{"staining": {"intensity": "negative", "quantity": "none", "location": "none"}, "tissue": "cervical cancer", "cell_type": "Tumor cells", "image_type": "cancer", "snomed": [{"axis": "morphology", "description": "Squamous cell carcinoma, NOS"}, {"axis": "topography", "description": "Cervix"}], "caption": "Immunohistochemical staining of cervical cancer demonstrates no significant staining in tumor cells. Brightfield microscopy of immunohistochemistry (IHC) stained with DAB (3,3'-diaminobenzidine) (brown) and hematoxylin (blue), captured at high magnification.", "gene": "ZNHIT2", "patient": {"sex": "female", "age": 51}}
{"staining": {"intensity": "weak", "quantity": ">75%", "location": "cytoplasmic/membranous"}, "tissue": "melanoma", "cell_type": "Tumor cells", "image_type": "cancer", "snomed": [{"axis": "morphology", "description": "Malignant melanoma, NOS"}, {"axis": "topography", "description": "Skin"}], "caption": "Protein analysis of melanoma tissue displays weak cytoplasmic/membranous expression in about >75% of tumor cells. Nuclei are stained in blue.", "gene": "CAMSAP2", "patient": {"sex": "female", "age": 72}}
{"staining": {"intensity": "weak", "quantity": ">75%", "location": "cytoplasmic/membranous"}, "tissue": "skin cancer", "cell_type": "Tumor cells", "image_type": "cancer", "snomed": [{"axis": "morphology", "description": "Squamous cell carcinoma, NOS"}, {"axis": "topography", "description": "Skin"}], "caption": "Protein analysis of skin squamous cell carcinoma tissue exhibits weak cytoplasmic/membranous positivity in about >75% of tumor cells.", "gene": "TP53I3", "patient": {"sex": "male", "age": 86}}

__Task to complete__: What is the number of lines in the listing that contain the word "carcinoma"? Give that number and nothing else.

__Response box__: 2